THE DATA: Begin

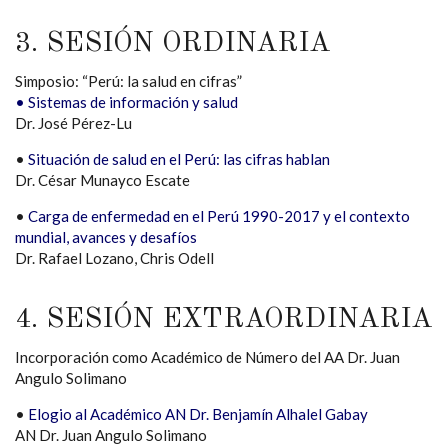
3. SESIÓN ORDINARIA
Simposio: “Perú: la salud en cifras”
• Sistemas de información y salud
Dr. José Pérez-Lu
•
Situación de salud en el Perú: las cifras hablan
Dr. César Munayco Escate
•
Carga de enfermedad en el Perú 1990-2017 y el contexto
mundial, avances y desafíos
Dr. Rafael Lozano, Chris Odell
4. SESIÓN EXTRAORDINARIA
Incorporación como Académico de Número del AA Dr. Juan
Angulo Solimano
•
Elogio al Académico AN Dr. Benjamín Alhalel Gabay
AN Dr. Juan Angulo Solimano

THE DATA: End
THE DATA: Begin

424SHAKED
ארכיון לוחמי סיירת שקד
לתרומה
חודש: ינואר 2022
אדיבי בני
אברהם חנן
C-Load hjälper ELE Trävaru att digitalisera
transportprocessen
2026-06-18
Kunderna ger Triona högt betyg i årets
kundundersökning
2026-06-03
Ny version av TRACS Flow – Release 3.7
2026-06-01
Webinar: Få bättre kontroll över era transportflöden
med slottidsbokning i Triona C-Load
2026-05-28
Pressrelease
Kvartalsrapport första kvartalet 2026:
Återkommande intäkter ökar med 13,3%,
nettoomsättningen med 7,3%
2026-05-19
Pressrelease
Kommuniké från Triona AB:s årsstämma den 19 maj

THE DATA: End

## EXERCISE INSTRUCTIONS
Report every line of the data in which "salud" appears.

## ANSWER SPACE
Simposio: “Perú: la salud en cifras”
• Sistemas de información y salud
Situación de salud en el Perú: las cifras hablan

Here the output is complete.